** Opening Data to use block **

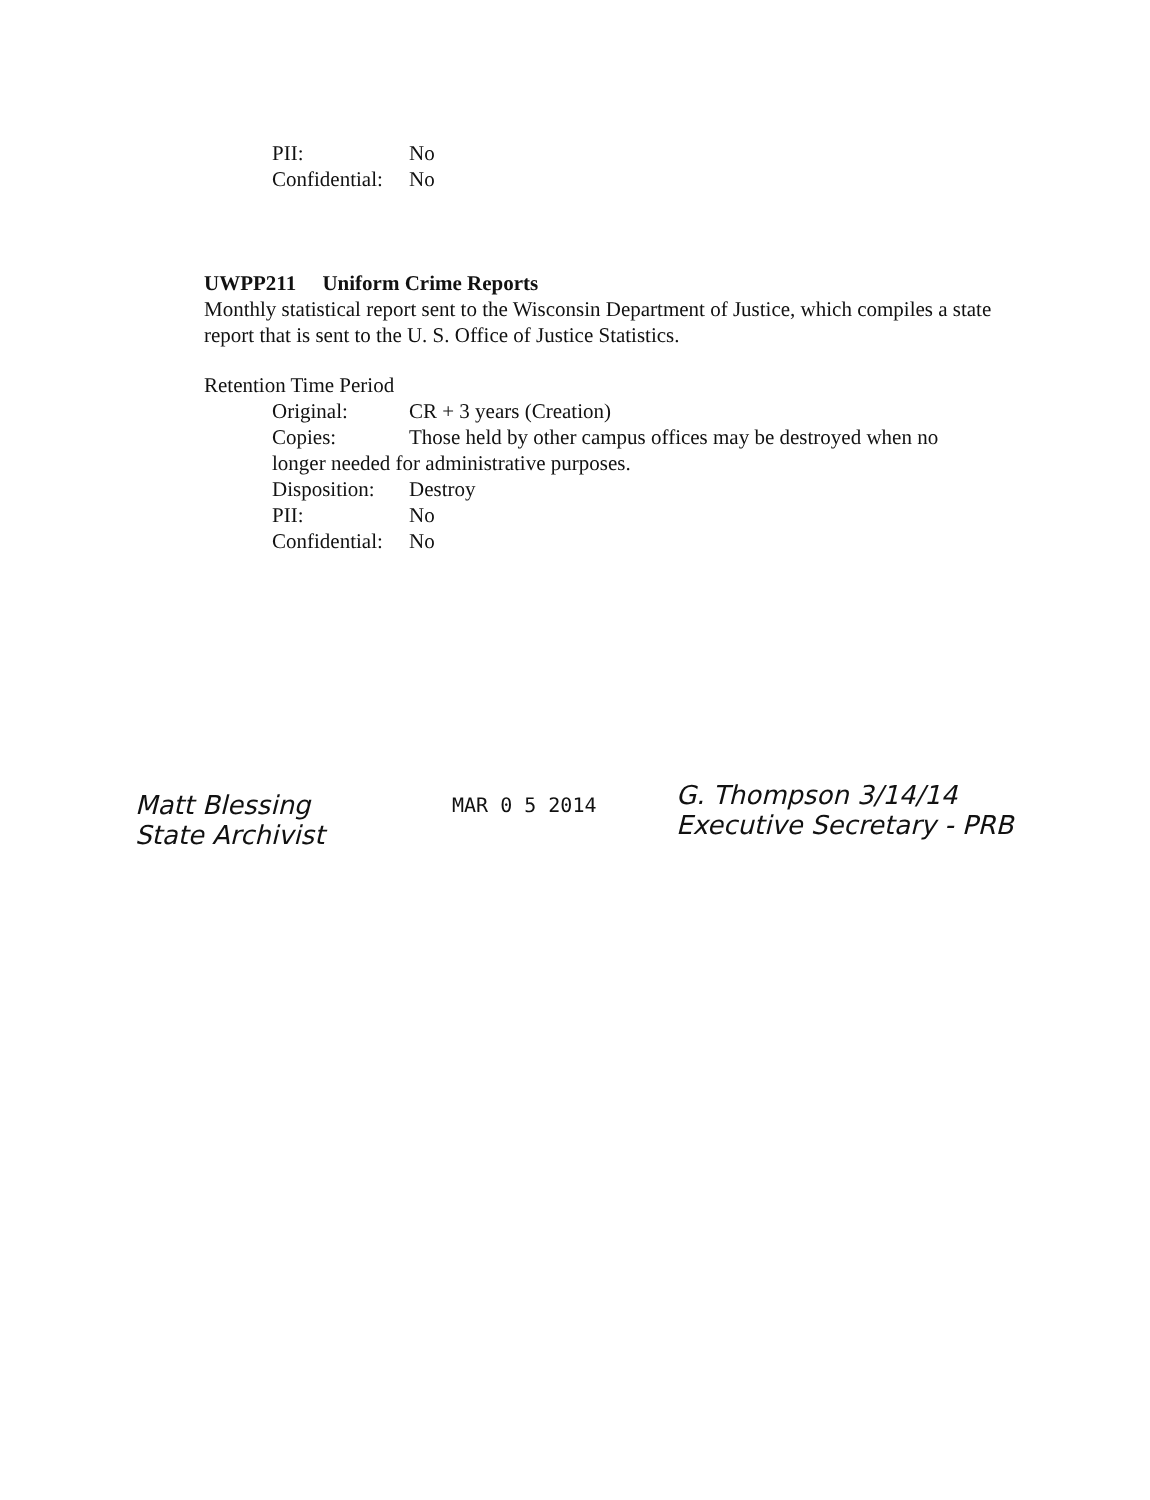PII: No
Confidential: No
UWPP211 Uniform Crime Reports
Monthly statistical report sent to the Wisconsin Department of Justice, which compiles a state report that is sent to the U. S. Office of Justice Statistics.
Retention Time Period
Original: CR + 3 years (Creation)
Copies: Those held by other campus offices may be destroyed when no
longer needed for administrative purposes.
Disposition: Destroy
PII: No
Confidential: No
Matt Blessing
State Archivist
MAR 0 5 2014
G. Thompson 3/14/14
Executive Secretary - PRB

** Closing Data to use block **

Transcribe the records above verbatim. Do not carry over any picture.

▶ [Answer to the problem]:
PII: No
Confidential: No
UWPP211 Uniform Crime Reports
Monthly statistical report sent to the Wisconsin Department of Justice, which compiles a state report that is sent to the U. S. Office of Justice Statistics.
Retention Time Period
Original: CR + 3 years (Creation)
Copies: Those held by other campus offices may be destroyed when no
longer needed for administrative purposes.
Disposition: Destroy
PII: No
Confidential: No
Matt Blessing
State Archivist
MAR 0 5 2014
G. Thompson 3/14/14
Executive Secretary - PRB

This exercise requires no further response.